UPDATED ON:
Thursday, September 06, 2007
10:42 Mecca time, 07:42 GMT
 
News Americas
Cuba internal dissidents seek unity
Hector Palacios, a leading Cuban dissident, said "we are growing every day" [AFP]

A number of Cuban dissidents have held a rare news conference in Havana in an effort to unite around a platform for a gradual and peaceful transition from communism to democracy in the event of Fidel Castro's death.
 
Hector Palacios, a prominent Cuban activist, said now was the time to act as Cuba's leadership was "vulnerable and disorganised".
He called on the country's fractious opposition groups to end their differences and get ready before the ailing leader was gone.
 
The first demand of the group, named Liberal Unity, was the release of 250 political prisoners and the abolition of repressive laws used to imprison Castro's critics.

Third appeal

Palacios was given parole in December after serving almost four years of a 25-year prison sentence for his opposition activities.

Speaking at the meeting convened at his Havana home on Wednesday, he said: "Opposition numbers have multiplied, despite the difficult conditions in Cuba.

"We do not have to wait for Fidel Castro to die to grow. We are growing every day."

It was the third call to unity in recent months by pro-democracy groups, which are still recovering from a crackdown that landed 75 of their more active members in prison in 2003.

Last week, Oswaldo Paya, Cuba's best-known dissident and head of the Christian Liberation Movement, called on the National Assembly to allow open elections and guarantee freedom of expression.

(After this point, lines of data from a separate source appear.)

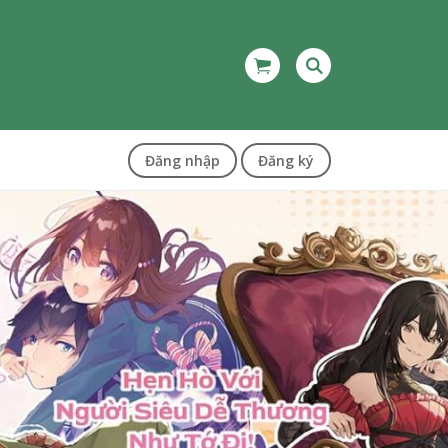
Đăng nhập
Đăng ký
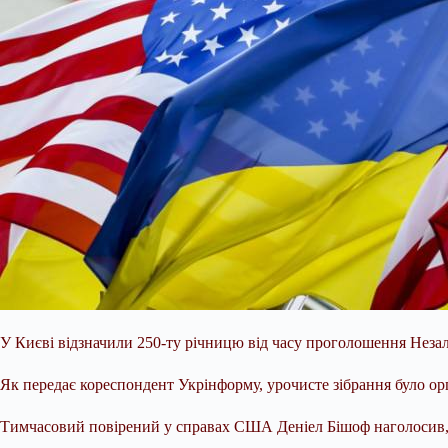
У Києві відзначили 250-ту річницю від часу проголошення Нез
Як передає кореспондент Укрінформу, урочисте зібрання було о
Тимчасовий повірений у справах США Деніел Бішоф наголосив, щ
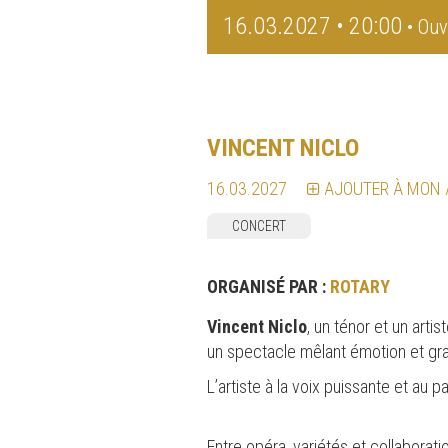
16.03.2027 • 20:00
• Ouv
VINCENT NICLO
16.03.2027
AJOUTER À MON
CONCERT
ORGANISÉ PAR :
ROTARY
Vincent Niclo
, un ténor et un art
un spectacle mêlant émotion et gr
L’artiste à la voix puissante et au
Entre opéra, variétés et collaborat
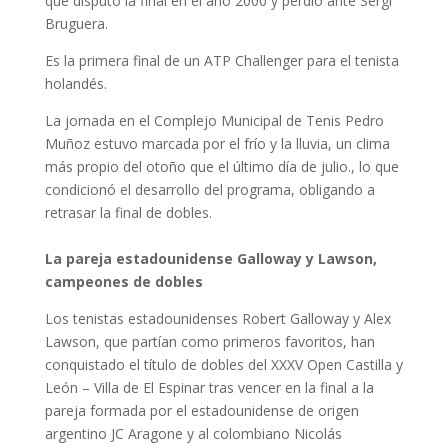
que disputó la final en el año 2000 y perdió ante Sergi
Bruguera.
Es la primera final de un ATP Challenger para el tenista
holandés.
La jornada en el Complejo Municipal de Tenis Pedro
Muñoz estuvo marcada por el frío y la lluvia, un clima
más propio del otoño que el último día de julio., lo que
condicionó el desarrollo del programa, obligando a
retrasar la final de dobles.
La pareja estadounidense Galloway y Lawson,
campeones de dobles
Los tenistas estadounidenses Robert Galloway y Alex
Lawson, que partían como primeros favoritos, han
conquistado el título de dobles del XXXV Open Castilla y
León – Villa de El Espinar tras vencer en la final a la
pareja formada por el estadounidense de origen
argentino JC Aragone y al colombiano Nicolás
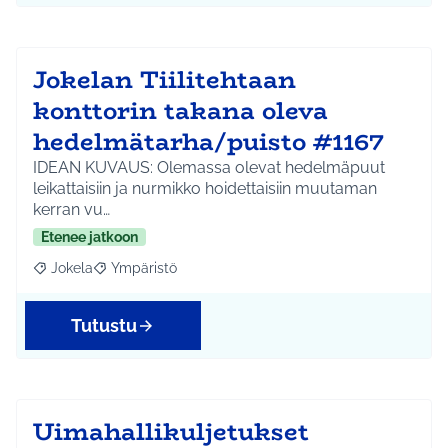
Jokelan Tiilitehtaan
konttorin takana oleva
hedelmätarha/puisto #1167
IDEAN KUVAUS: Olemassa olevat hedelmäpuut
leikattaisiin ja nurmikko hoidettaisiin muutaman
kerran vu…
Etenee jatkoon
Jokela
Ympäristö
Rajaa tulokset aihepiirin mukaan: Jokela
Rajaa tulokset teeman mukaan: Ympäristö
Tutustu
Uimahallikuljetukset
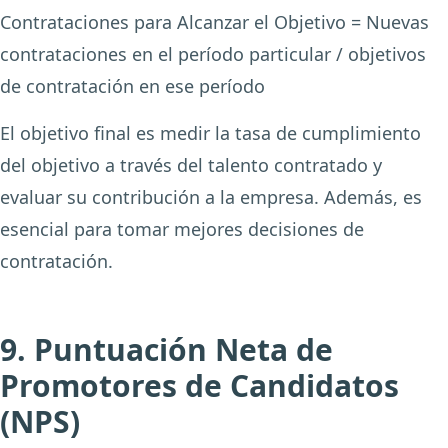
Contrataciones para Alcanzar el Objetivo = Nuevas
contrataciones en el período particular / objetivos
de contratación en ese período
El objetivo final es medir la tasa de cumplimiento
del objetivo a través del talento contratado y
evaluar su contribución a la empresa. Además, es
esencial para tomar mejores decisiones de
contratación.
9. Puntuación Neta de
Promotores de Candidatos
(NPS)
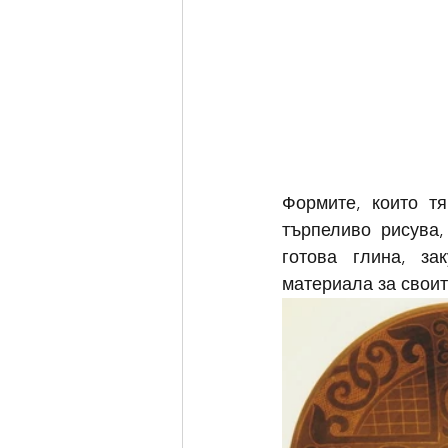
Формите, които тя
търпеливо рисува,
готова глина, за
материала за своит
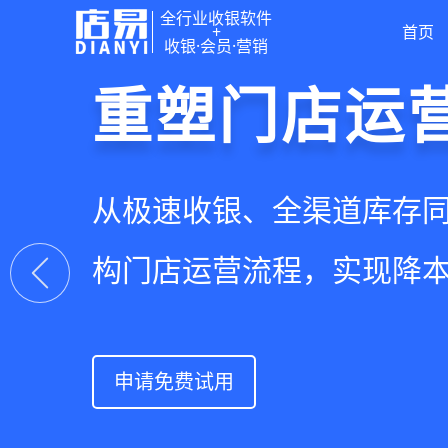
全行业收银软件
+
首页
收银·会员·营销
门店收银，
重塑门店运
驱动私域会
快速拓展生
智慧收银+商品库存+会员
从极速收银、全渠道库存
从支付即会员、精准营销
借助小程序商城、线上引
系统解决开店管店及业绩
构门店运营流程，实现降
流量沉淀和会员复购，提
销售渠道，拓展生意边界
上一张
申请免费试用
申请免费试用
申请免费试用
申请免费试用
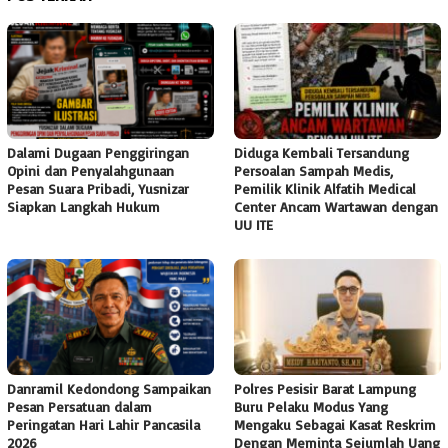
Dalami Dugaan Penggiringan
Diduga Kembali Tersandung
Opini dan Penyalahgunaan
Persoalan Sampah Medis,
Pesan Suara Pribadi, Yusnizar
Pemilik Klinik Alfatih Medical
Siapkan Langkah Hukum
Center Ancam Wartawan dengan
UU ITE
Danramil Kedondong Sampaikan
Polres Pesisir Barat Lampung
Pesan Persatuan dalam
Buru Pelaku Modus Yang
Peringatan Hari Lahir Pancasila
Mengaku Sebagai Kasat Reskrim
2026
Dengan Meminta Sejumlah Uang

Manuel Cuesta Morua, a social democrat who has made two pleas for unity since April, said Cuban dissidents sensed the time has come to organise.

Raul reforms

Castro, 81, has not appeared in public for more than a year since life-threatening intestinal surgery forced him to hand over the reins of government to his brother Raul Castro for the first time since he seized power in 1959.

Even though a score of jailed dissidents have been freed since then, Palacios said Raul had not increased political freedom and real power still lay with Fidel Castro.

However, Mark Falcoff, from the American Enterprise Institute, a conservative think-tank, told Al Jazeera: "It's wrong to underestimate Raul Castro. For the last few years he has been putting his people in all the top ministries."

Raul Castro has promised economic reforms to revive the country's battered economy once his brother dies.

Falcoff said: "He'd like to have better relations with the United States. A move his brother has shot down."

Groups infiltrated
  
Cuba labels all dissidents "counter-revolutionaries" and "mercenaries" on the payroll of the United States.

They are not well known in Cuba, where they have no voice in the government-controlled media.

Palacios said opposition unity had been hard to achieve due to what he called a police state that has infiltrated dissident groups and "divided those who unite".

Paya, Palacios and other prominent dissidents such as human rights activist Elizardo Sanchez and economists Martha Beatriz Roque, Vladimiro Roca and Oscar Espinosa Chepe, issued a call to "Unity for Freedom" in April, deeming Cuesta Morua's initiative too moderate.

Cuesta Morua said: "The opposition is less divided than before, but it is still divided. Unity is not around the corner."